= Rob Holden =

Robert David Holden CBE (born 6 April 1956) is a British accountant, born in Manchester. He holds a degree in Economics from Lancaster University.

Holden initially worked at the Barrow-in-Furness shipyard, working on Trident.

In 1996, Holden became finance director of London and Continental Railways ("LCR") and soon moved on to chief executive and chairman of LCR and also Eurostar. He oversaw the two phase construction of a high speed railway line from the Channel Tunnel to London at a cost of over £5b. The first phase, which terminated at Waterloo station opened in 2003.

The second phase, from Ebbsfleet, Kent, into St Pancras Station was opened as High Speed One on 6 November 2007. The grand opening of St Pancras station was attended by Queen Elizabeth II, the Duke of Edinburgh and the prime minister, Gordon Brown. Holden was appointed a Commander of the Order of the British Empire (CBE) in the 2009 New Year Honours for services to the rail industry.
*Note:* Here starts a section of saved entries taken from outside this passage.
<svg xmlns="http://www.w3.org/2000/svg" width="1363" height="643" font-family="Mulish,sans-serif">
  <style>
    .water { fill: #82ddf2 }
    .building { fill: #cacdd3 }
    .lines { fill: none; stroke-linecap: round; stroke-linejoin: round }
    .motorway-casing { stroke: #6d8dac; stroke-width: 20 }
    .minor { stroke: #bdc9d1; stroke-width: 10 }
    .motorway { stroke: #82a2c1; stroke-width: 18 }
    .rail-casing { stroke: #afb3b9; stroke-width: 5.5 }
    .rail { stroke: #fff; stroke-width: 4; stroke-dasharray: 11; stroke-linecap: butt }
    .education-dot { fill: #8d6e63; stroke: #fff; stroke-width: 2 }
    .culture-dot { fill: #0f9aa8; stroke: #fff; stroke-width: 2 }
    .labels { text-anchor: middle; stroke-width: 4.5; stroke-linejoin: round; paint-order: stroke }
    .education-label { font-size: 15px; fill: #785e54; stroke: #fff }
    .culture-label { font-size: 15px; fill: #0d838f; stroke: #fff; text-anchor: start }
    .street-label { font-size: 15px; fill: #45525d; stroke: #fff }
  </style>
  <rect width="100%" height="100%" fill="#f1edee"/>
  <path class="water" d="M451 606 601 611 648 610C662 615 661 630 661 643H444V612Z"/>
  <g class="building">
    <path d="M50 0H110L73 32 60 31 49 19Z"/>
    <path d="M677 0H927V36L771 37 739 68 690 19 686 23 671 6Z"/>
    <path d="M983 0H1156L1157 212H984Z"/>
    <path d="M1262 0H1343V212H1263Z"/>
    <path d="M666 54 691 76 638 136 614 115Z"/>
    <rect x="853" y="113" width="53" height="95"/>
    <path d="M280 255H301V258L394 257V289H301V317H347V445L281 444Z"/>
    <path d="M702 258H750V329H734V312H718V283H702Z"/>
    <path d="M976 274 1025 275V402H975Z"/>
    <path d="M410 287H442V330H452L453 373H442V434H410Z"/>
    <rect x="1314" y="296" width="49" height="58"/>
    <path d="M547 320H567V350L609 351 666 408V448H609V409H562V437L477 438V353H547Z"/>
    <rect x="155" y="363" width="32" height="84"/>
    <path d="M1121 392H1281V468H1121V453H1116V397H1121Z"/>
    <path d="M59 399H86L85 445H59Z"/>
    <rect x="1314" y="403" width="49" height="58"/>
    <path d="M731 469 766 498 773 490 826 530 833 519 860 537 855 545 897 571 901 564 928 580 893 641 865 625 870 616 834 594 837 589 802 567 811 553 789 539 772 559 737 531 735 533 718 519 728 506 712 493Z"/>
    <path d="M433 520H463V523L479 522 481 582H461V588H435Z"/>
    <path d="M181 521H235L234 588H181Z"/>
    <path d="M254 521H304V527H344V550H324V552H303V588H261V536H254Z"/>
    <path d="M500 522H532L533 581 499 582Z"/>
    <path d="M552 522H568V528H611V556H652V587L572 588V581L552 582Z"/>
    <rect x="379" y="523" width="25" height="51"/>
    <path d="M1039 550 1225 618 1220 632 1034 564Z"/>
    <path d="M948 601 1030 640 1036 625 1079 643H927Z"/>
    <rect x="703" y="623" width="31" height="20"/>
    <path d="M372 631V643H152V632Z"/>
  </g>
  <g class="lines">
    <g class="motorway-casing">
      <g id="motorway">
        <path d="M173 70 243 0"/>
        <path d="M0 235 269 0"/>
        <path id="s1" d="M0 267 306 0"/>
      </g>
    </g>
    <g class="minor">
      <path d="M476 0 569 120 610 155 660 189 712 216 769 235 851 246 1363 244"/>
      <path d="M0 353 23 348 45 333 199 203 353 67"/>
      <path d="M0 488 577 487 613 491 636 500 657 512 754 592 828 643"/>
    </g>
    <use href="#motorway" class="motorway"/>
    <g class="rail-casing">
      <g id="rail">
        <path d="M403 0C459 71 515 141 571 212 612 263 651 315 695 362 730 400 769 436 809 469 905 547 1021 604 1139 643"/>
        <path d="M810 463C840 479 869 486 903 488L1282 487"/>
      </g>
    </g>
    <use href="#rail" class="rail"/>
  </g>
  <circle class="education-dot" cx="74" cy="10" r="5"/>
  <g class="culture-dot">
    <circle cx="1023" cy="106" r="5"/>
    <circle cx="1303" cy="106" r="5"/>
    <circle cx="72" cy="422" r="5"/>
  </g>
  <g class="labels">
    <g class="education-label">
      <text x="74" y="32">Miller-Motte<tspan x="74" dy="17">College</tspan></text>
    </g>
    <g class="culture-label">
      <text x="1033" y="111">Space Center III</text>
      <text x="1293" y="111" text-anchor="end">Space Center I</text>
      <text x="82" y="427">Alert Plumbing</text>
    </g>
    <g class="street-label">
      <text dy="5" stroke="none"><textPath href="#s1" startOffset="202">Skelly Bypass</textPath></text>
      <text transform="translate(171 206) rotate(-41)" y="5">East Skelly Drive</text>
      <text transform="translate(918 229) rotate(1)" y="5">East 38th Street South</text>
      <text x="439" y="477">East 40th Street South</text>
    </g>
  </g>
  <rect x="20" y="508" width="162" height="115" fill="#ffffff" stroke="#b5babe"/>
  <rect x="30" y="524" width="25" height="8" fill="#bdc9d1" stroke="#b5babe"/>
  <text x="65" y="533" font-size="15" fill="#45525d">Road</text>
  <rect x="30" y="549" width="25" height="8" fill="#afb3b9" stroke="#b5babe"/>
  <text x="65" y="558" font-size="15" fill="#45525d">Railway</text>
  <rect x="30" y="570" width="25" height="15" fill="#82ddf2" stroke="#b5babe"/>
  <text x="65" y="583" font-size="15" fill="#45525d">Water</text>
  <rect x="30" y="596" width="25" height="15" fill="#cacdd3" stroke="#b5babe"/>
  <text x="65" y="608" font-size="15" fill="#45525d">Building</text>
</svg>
In 2009 he was appointed chief executive of Crossrail, building a new train line across London.
Rob Holden took home £554,495 in pay and benefits, more than £160,000 above the pay package received by TfL commissioner Peter Hendy, who has refused to take his £132,409 bonus. (thisislondon.co.uk)
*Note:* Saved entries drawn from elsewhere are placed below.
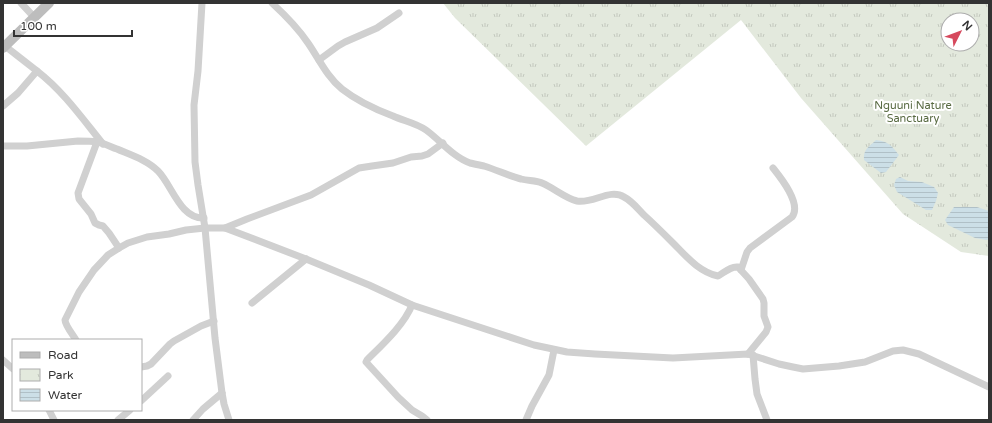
<svg xmlns="http://www.w3.org/2000/svg" width="992" height="423" font-family="'Varela Round',sans-serif">
	<defs>
		<pattern id="park-tufts" width="24" height="20" patternUnits="userSpaceOnUse"><rect width="24" height="20" fill="#e3e9dd"/><path d="M3 7l-1-3M5 7V3M7 7l1-3M15 17l-1-3M17 17v-4M19 17l1-3" fill="none" stroke="#c3c8be"/></pattern>
		<pattern id="water-rules" width="6" height="5" patternUnits="userSpaceOnUse"><rect width="6" height="5" fill="#ccdfe7"/><path d="M0 2.5h6" fill="none" stroke="#b0c0c7"/></pattern>
	</defs>
	<rect width="100%" height="100%" fill="#fff"/>
	<path fill="url(#park-tufts)" fill-rule="evenodd" d="M443 3H989V256L961 252 903 214 801 98 741 20 586 146 455 18ZM948 20H972V44H948Z"/>
	<g fill="url(#water-rules)">
		<path d="M876 140C889 142 891 145 899 155L886 172 881 173 864 160C863 149 869 147 876 140Z"/>
		<polygon points="900,177 908,181 922,182 934,187 938,193 936,201 932,210 926,210 897,192 894,185 896,179"/>
		<polygon points="954,207 977,207 989,211 989,239 987,240 975,238 948,225 945,220"/>
	</g>
	<g fill="none" stroke-linecap="round" stroke-linejoin="round">
		<g stroke="#d0d0d0" stroke-width="7">
			<polyline points="21,3 34,17"/>
			<polyline points="202,3 198,71 194,105 195,162 198,185 205,228 215,338 222,393 224,404 229,420"/>
			<path d="M272 3C285 15 298 28 308 43 319 59 327 77 342 89 356 100 377 110 393 116 404 121 416 123 426 130 440 140 453 157 470 163 474 164 479 165 484 166 497 170 509 176 521 179 528 181 536 180 542 183 554 188 565 198 577 201 593 204 610 188 624 197 632 201 638 209 644 215 654 224 663 233 673 243 686 256 699 272 718 276 725 272 731 266 738 267L749 279 763 299 764 303V316L768 327 766 332 748 354"/>
			<polyline points="5,46 37,71"/>
			<polyline points="319,60 338,46 345,42 377,28 399,13"/>
			<path d="M3 106 18 93 37 71C63 91 82 118 103 144"/>
			<polyline points="97,142 78,193 79,199 91,214 95,223 99,225 103,226 109,233 119,248"/>
			<path d="M3 146H27L78 141C84 141 91 141 97 142 104 143 111 147 117 149 131 155 147 160 158 171 172 185 180 219 204 218"/>
			<polyline points="225,228 247,219 311,195 359,168 372,166 393,163 411,157 422,156 428,154 443,143"/>
			<path d="M741 270 747 252 750 248 792 217C802 204 781 178 773 168"/>
			<polyline points="252,303 306,259"/>
			<path d="M412 305C404 325 382 345 367 360L366 362 398 397 412 410 422 416 427 420"/>
			<path d="M76 340C73 335 65 325 65 320L79 292 94 270 108 255 119 248 128 243 147 237 169 234 186 230 205 228H225L306 259 369 285 412 305 534 345 567 352 595 354 673 358 748 354 779 364 793 367 803 369 839 366 865 362 893 351 903 350 919 354 989 387"/>
			<polyline points="753,355 755,379 757,394 767,420"/>
			<polyline points="3,360 13,369"/>
			<polyline points="141,367 147,366 151,364 170,344 174,341 201,326 214,321"/>
			<polyline points="141,401 168,376"/>
			<polyline points="49,410 54,420"/>
			<polyline points="118,420 130,410"/>
			<polyline points="193,420 203,409 222,393"/>
			<polyline points="526,420 532,406 549,375 554,350"/>
		</g>
		<polyline stroke="#bdbdbd" stroke-width="10" points="3,48 49,3"/>
	</g>
	<g text-anchor="middle" dominant-baseline="central" stroke-width="4" stroke-linejoin="round" paint-order="stroke">
		<g font-size="11" fill="#596b43" stroke="#fff">
			<text x="913" y="105">Nguuni Nature<tspan x="913" dy="13">Sanctuary</tspan></text>
		</g>
	</g>
	<rect width="992" height="423" fill="none" stroke="#333333" stroke-width="8"/>
	<rect x="12" y="339" width="130" height="72" fill="#ffffff" stroke="#adadad"/>
	<rect x="20" y="352" width="20" height="6" fill="#bdbdbd" stroke="#adadad"/>
	<text x="48" y="359" font-size="12" fill="#333333">Road</text>
	<rect x="20" y="369" width="20" height="12" fill="url(#park-tufts)" stroke="#adadad"/>
	<text x="48" y="379" font-size="12" fill="#333333">Park</text>
	<rect x="20" y="389" width="20" height="12" fill="url(#water-rules)" stroke="#adadad"/>
	<text x="48" y="399" font-size="12" fill="#333333">Water</text>
	<g transform="translate(960 32) rotate(48)"><circle r="19" fill="#ffffff" stroke="#adadad"/>
	<path d="M0-3L7 15L0 10L-7 15Z" fill="#d6495d"/>
	<text y="-6" font-size="11" font-weight="bold" text-anchor="middle" fill="#333333">N</text>
	</g>
	<path d="M14 30v6h118v-6" fill="none" stroke="#333333" stroke-width="2"/>
	<text x="20" y="30" font-size="12" fill="#333333" stroke="#ffffff" stroke-width="3" paint-order="stroke">100 m</text>
</svg>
In January 2011 Holden announced his departure from the post of Chief Executive of Crossrail. "It's time in my career to fulfil my ambition for a portfolio of non-executive jobs," Holden told the Daily Telegraph."If I didn't make the move now, I never will. If I stayed at Crossrail until its completion, I will be 63 and that would be too late.The time is right. We awarded major tunneling contracts just before Christmas and now there is no doubt about the project."
Philip Hammond, the Transport Secretary, paid tribute saying "Rob has been a great champion for Crossrail during his time in charge of the project, taking it from Royal Assent to the start of construction. Of course, I would have been delighted if he had committed the next eight years of his life to the project but I understand his reasons for leaving and I wish him every success in the future. Thanks to Rob a robust management structure is in place which will ensure the project will continue successfully and will transform London’s transport landscape. The Government is committed to Crossrail and I look forward to working closely with Rob’s successor."

Holden is married with two children, and lives in Hertfordshire.